*What you need to do:* Pull each line holding "give" out of the entries below.

*Data to examine:*
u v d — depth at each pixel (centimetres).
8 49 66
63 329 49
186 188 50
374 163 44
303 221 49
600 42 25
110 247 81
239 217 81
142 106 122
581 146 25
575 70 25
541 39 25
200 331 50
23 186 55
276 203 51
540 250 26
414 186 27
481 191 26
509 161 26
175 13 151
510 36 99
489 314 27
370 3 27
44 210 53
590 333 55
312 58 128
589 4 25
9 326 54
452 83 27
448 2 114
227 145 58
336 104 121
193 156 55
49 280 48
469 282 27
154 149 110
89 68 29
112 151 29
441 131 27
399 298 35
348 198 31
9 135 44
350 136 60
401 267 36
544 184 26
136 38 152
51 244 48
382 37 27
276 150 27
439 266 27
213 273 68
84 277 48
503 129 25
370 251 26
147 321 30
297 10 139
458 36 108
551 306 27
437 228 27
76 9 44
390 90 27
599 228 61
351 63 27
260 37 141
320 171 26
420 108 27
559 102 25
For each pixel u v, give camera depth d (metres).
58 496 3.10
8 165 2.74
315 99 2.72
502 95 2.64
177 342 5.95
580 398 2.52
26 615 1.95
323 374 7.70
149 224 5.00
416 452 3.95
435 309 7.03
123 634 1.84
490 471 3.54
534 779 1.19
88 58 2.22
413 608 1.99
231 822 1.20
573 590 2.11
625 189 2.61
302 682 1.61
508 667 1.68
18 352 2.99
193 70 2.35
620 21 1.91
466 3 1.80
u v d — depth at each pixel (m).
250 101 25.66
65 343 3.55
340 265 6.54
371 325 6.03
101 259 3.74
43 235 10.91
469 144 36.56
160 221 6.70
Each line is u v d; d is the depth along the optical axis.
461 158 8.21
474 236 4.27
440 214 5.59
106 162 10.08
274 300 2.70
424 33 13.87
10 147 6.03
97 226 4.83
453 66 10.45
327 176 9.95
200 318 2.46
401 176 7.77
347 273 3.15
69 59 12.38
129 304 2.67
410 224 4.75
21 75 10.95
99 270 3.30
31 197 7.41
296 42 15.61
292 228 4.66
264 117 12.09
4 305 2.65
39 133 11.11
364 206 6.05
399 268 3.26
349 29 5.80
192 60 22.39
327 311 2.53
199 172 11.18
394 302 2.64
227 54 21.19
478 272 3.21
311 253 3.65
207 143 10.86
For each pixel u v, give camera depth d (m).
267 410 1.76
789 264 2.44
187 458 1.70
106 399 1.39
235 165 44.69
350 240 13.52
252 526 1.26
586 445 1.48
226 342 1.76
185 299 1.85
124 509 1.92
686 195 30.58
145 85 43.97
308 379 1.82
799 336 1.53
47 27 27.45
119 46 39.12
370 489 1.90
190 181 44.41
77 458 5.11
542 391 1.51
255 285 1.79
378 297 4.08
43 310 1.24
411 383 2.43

*Solution below:*
For each pixel u v, give camera depth d (metres).
For each pixel u v, give camera depth d (m).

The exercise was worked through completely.